If Muslims observe religious tenets and rules of conduct in accordance with the teachings of the Koran, verse 32 of Soorah Al-Noor enjoins the believing women to restrain their eyes, guard their private parts and draw their scarfs over their bosoms and display not their beauty except to their husbands or fathers or fathers-in-law, etc. verse 60 of Soorah Al-Ahzaab says, inter alia, “O’ Prophet tell your wives and daughters and the wives of the believers to draw the portions of their outer garments from their heads over their bosoms...”

Some years ago, a maulvi told me that once the Prophet saw that his wife, Aisha, had not observed purdah from a stranger. On being questioned by him, she said that he was blind. “But you are not sightless”, he remarked. This shows that hijaab is a must for Muslim ladies.
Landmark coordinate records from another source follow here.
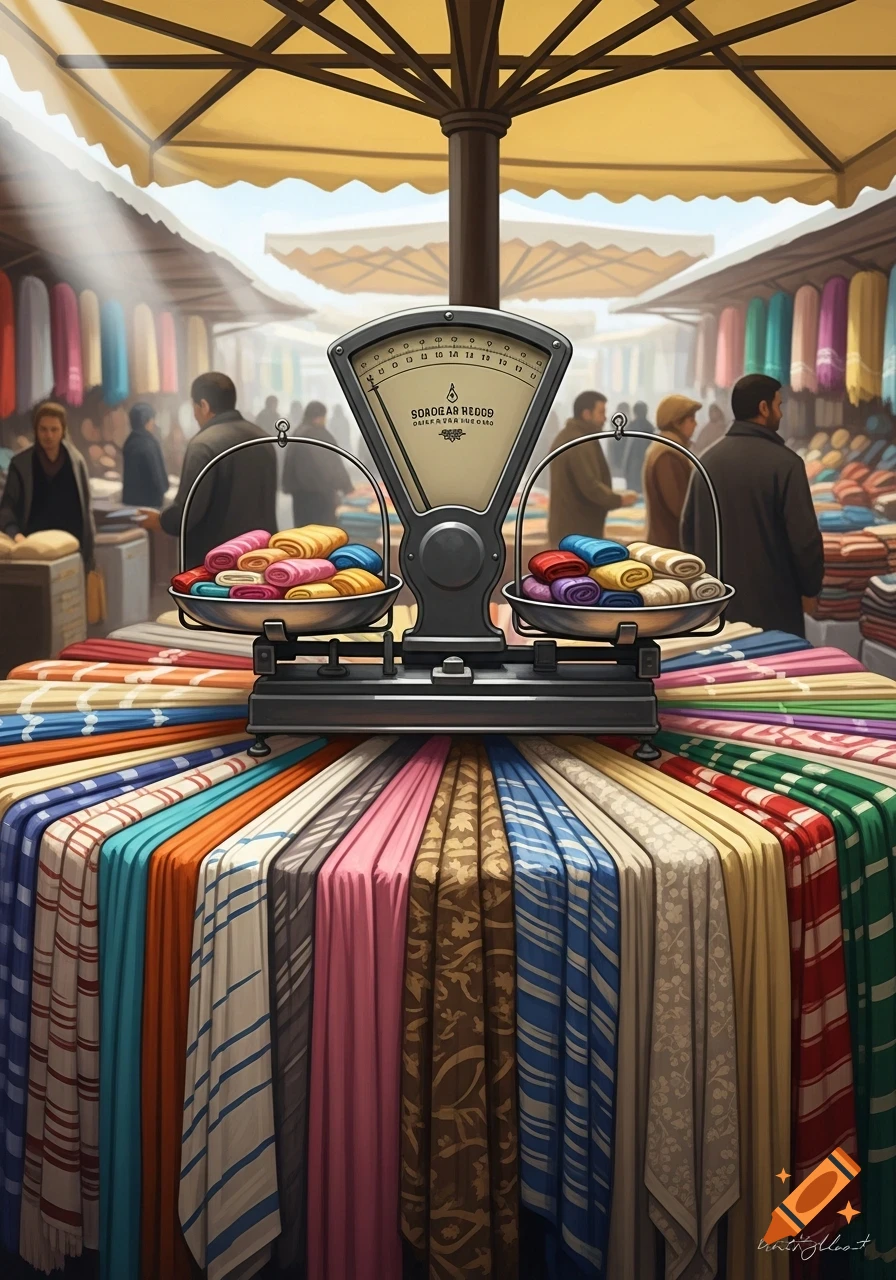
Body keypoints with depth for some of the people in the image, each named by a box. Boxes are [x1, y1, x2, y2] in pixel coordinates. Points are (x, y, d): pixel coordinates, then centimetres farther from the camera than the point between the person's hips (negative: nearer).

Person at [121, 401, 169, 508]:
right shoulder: (149, 444, -17)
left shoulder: (129, 443, 11)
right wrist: (162, 493, 2)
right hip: (149, 499, -9)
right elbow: (156, 473, -14)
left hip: (131, 498, 9)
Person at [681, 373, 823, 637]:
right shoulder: (784, 462, -14)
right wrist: (810, 587, 1)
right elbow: (804, 537, -16)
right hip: (770, 602, -6)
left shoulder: (708, 459, 5)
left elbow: (688, 528, 12)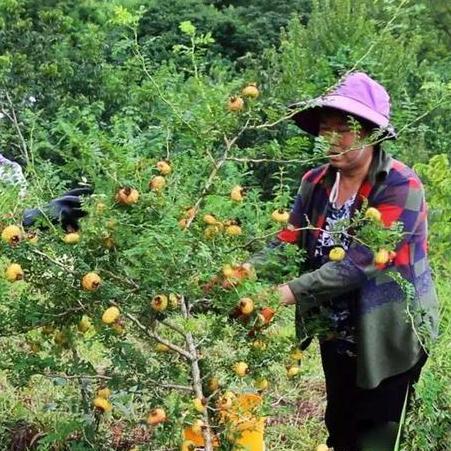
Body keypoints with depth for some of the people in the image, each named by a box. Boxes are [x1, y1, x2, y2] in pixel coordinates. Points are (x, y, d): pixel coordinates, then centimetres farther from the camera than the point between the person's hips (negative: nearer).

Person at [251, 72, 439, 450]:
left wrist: (292, 292, -37)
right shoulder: (316, 183, -1)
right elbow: (288, 242, -9)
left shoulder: (400, 187, -21)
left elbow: (361, 261, -30)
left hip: (387, 340, -6)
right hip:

I am reminded of Akbar Allahabadi’s quatrain on purdah: Be-parda kal jo aa’een nazar chand beebiyaan/ Akbar zameen mein ghairat-e-qaumi sey gad gaya/Poochha jo un sey aap ka parda voh kya hua/ Kaihney lageen ke aql pe mardon ke pad gaya.


Good shot

The success story of Chandro and Parkashi Tomar (Spectrum, March 6) was an eye opener. It is never too late to learn if one has the determination. These sisters in their seventies have not only defied age but also overcome the hesitation by doing something unusual with stereo-typed roles assigned to women in our society. These traditional women have proved what Ernest Hemingway, through his protagonist Santiago in The Old Man and the Sea (1952) puts forth, “Every day is a new day. It is better to be lucky but I would rather be exact. Then when luck comes you are ready.”

One is impressed by the Devrani-Jethani duo from Bhagpat village in their ghaghra odhni.